_Excerpted passage:_
....................
20140130_111932-1During breaks from Shakespeare, I worked on my taxes, gathering receipts and check stubs, tallying up earnings and expenses, then entering them into computerland, eagerly awaiting for final number as if I were pumping a slot machine. Shit. I owed $257. I only made $10,000 last year, I thought, why the hell I gotta pay up?Even with the ‘poor man’s credit’? Oh, hell, render unto Caesar…

I e-filed and walked away. Whatever, I’m not ruled by money, so what… But seeing all my wages added up into such a small number played little tricks on my mind. Seems like I worked a lot harder to be categorized as poor. Am doing Life wrong, or something…

Thursday night I rehearsed a dance piece with my friend Rebeca. I don’t call myself a dancer, but I like to think I’m a good mover who can take direction. However, at the end of the evening, as we watched footage of our rehearsal – Rebeca records her rehearsals – instead of seeing the fluid, athletic and handsome adapter I thought I was, I saw a gangly fellow unsure of his movements – an alien from outer space, standing still as this graceful species of human who calls herself Re-be-ca performed some kind of ritual of communication around him. So.you.are.human, Re-be-ca? Take.me.to.your.ruler. My hair was long, I thought it gave me a wild, careless, rather dashing appeal. But it appeared just looked like messy hair, stringy. Re-be-ca…take.me.to.your.rul-

We don’t have rulers anymore, the graceful Rebeca replied, via telepathy, we have leaders that we vote for. We get a choice between two leaders. They say we can have more than two to choose from, but every election it’s two…

The first thing I did on Friday was get a haircut.

“How much you want cut off?” asked the haircut lady.

“A lot of it.”

She briskly ran the shears over my head. Hair fell onto the smock before me. There was more gray hair than the last time, just like the last time. Only $10,000 and all this gray hair…

“Thank you,” said the haircut lady, “come again.”

“I don’t know,” I says, “every time I come back there’s more gray hair on the floor.”

“Haha. Come again.”
....................
Entries in question form:
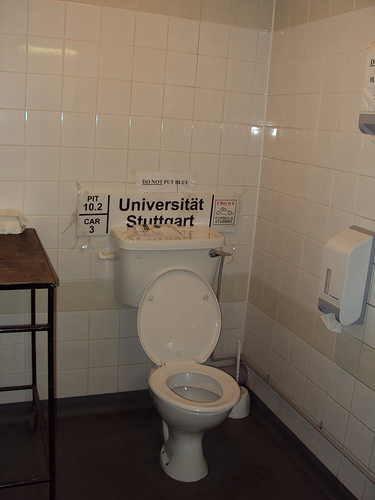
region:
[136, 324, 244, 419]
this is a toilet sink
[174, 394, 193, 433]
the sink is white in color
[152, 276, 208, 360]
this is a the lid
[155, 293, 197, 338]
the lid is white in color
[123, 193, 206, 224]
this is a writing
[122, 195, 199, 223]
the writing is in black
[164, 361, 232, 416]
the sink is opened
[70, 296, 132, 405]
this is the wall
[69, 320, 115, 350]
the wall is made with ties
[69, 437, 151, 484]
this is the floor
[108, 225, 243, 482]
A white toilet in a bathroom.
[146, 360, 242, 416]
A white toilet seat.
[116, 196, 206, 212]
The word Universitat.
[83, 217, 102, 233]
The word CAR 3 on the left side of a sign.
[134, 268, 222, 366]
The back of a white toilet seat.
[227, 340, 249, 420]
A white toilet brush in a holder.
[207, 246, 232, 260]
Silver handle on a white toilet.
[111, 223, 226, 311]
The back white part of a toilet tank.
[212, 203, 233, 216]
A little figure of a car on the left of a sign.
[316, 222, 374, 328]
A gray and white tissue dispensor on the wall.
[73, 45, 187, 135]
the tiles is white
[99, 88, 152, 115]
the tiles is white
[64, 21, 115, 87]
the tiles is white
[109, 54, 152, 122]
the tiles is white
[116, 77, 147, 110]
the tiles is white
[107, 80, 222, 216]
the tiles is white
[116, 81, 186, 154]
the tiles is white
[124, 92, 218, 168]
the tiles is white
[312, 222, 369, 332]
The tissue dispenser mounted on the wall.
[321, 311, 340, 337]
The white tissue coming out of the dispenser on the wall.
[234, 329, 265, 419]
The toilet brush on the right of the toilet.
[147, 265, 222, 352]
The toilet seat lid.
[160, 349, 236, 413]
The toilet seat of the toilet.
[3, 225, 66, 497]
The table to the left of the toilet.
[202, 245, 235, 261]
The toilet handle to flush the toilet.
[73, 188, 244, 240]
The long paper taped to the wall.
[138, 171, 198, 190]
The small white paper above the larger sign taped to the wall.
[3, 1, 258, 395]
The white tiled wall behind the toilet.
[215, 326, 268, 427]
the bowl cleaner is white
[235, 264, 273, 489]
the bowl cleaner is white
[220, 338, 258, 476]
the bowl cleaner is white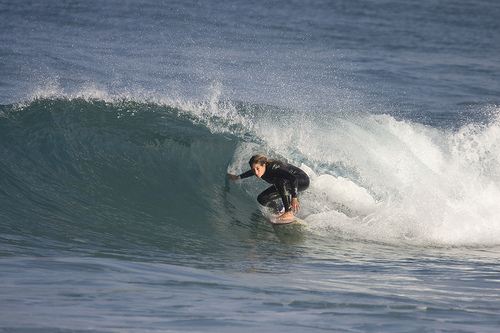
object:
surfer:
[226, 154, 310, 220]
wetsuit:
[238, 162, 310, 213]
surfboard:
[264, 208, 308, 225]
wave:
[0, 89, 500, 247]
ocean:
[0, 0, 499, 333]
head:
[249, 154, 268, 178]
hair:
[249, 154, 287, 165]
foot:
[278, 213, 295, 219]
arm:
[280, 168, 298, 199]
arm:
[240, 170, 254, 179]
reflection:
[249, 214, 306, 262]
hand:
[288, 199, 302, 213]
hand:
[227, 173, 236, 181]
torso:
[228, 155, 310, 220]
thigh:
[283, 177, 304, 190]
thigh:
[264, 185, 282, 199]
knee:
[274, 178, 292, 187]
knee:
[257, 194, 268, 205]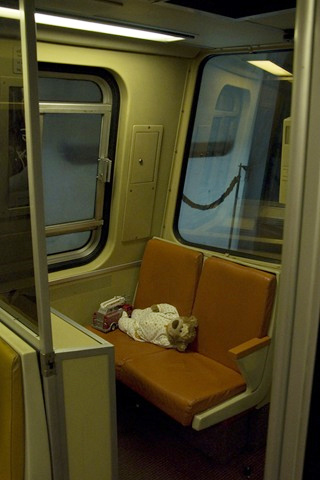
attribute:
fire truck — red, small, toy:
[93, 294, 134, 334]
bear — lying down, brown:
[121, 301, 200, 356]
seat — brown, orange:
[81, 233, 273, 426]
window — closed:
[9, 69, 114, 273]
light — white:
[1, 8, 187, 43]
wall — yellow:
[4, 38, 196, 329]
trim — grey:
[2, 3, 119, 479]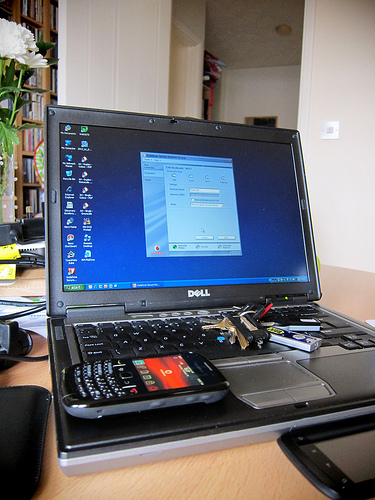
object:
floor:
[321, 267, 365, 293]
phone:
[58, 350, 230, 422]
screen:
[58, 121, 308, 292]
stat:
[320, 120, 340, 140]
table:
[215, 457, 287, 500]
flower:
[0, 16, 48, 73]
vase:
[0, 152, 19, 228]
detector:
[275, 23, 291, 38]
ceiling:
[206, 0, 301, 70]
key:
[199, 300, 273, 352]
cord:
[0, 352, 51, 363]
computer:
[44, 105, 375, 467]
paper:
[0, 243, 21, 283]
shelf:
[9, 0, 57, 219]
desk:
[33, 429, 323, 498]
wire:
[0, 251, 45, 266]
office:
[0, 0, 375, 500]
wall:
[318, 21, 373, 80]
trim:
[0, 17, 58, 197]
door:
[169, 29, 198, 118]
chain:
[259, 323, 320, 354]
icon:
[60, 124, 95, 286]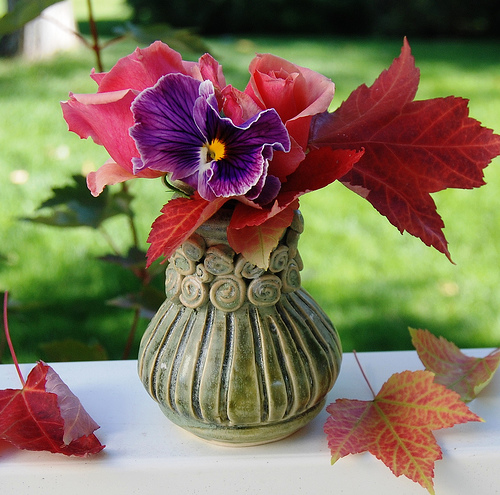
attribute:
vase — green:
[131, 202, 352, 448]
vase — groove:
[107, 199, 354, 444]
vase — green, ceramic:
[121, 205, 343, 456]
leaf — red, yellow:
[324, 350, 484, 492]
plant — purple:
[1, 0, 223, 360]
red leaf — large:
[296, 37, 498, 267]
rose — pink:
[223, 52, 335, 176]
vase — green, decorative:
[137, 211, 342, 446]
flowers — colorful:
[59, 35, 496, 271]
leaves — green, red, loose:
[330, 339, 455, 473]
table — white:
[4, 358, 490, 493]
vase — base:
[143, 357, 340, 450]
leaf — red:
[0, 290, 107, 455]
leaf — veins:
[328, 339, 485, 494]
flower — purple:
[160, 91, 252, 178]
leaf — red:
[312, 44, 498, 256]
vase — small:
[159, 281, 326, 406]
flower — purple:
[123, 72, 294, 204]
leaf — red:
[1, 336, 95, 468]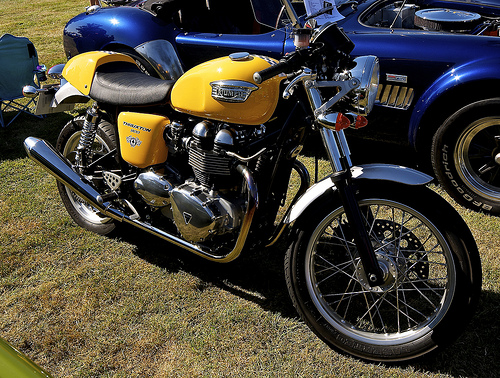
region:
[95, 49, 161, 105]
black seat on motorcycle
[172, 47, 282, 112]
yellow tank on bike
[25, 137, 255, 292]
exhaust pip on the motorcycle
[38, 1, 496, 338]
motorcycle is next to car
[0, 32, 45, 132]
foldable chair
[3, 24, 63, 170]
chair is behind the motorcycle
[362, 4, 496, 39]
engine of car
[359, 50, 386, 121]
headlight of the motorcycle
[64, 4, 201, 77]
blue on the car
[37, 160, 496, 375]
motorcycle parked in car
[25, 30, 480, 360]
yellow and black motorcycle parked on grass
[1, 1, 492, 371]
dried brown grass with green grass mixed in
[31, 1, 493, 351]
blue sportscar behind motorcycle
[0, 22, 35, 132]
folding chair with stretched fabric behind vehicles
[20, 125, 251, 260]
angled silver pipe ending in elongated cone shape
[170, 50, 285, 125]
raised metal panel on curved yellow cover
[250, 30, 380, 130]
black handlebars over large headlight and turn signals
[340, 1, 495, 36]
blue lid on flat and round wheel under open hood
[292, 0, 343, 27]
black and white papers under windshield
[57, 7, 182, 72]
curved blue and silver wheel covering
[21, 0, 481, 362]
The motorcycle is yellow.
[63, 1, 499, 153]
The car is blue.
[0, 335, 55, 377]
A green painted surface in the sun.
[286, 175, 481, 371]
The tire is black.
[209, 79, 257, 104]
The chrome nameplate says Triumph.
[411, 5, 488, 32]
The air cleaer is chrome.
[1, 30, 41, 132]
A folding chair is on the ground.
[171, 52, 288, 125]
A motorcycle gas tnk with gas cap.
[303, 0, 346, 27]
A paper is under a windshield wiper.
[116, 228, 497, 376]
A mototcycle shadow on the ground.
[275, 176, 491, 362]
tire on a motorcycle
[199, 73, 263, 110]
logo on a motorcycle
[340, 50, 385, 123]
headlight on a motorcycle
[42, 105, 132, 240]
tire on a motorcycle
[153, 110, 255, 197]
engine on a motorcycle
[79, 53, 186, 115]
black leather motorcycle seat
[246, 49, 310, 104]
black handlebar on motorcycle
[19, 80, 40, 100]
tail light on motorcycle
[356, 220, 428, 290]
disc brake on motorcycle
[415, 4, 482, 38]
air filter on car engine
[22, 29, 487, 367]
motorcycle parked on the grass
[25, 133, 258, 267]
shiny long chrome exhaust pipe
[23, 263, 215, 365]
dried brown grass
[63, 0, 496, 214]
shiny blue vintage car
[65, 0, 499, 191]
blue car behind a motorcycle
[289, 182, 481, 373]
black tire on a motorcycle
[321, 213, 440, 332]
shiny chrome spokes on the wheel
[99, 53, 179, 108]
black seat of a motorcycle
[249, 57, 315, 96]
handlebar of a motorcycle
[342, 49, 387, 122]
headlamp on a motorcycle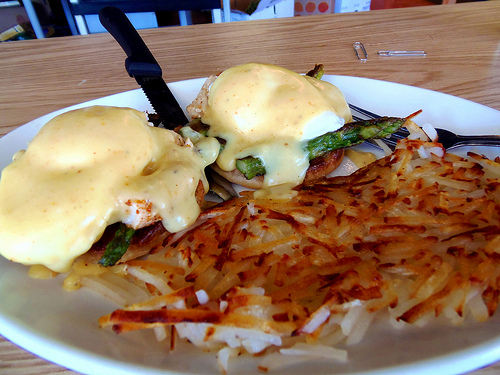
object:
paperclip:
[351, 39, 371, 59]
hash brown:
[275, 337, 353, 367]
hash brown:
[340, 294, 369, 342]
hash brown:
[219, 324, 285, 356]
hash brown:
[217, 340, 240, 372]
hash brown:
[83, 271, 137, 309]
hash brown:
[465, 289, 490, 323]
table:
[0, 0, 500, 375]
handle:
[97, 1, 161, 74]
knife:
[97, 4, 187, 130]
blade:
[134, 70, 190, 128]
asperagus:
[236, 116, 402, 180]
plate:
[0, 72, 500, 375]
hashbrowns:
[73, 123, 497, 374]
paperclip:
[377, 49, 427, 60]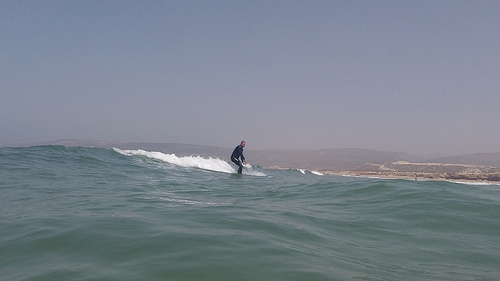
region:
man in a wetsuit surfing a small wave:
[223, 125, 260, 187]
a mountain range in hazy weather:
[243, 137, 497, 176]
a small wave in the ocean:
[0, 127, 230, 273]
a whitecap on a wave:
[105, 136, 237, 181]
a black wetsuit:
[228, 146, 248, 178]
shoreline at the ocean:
....................
_Tasks to perform:_
**A.** Transcribe the passage about taxes and a haircut from "We don’t have" up to and including "get a haircut.".
**B.** Go on with the passage about taxes and a haircut, starting after its final line.

_Task-by-task outputs:_
**A.**
We don’t have rulers anymore, the graceful Rebeca replied, via telepathy, we have leaders that we vote for. We get a choice between two leaders. They say we can have more than two to choose from, but every election it’s two…

The first thing I did on Friday was get a haircut.

**B.**
20140124_142623-1I worked on the scenes from Julius Caesar until the late afternoon. Then I opened up Cormac McCarthy’s All the Pretty Horses. If you haven’t read the book, or seen the movie, it’s about John Grady Cole and Rawlins, two teenage cowboys who cross the Rio Grande to find work in Mexico, in 1949. They hire on at a horse ranch where John Grady Cole falls in love with the rancher’s daughter, Alejandra. But soon after love blossoms, John Grady Cole and Rawlins are thrown in prison for stealing horses. That’s where I was in the story – around page 195 – where John Grady Cole pays a visit to Perez, the prisoner who is the unofficial ruler of prisoners, he who decides who lives or dies within the prison walls. Rawlins had just been stabbed and John Grady Cole wanted to know if he was alive, and if anything the same was going to happen to himself. But Perez just smiles, leans back in his chair, says…

You do me too much credit. There are three hundred men in this institution. No one can know what is possible.

To which John Grady Cole replies…

Somebody runs the show.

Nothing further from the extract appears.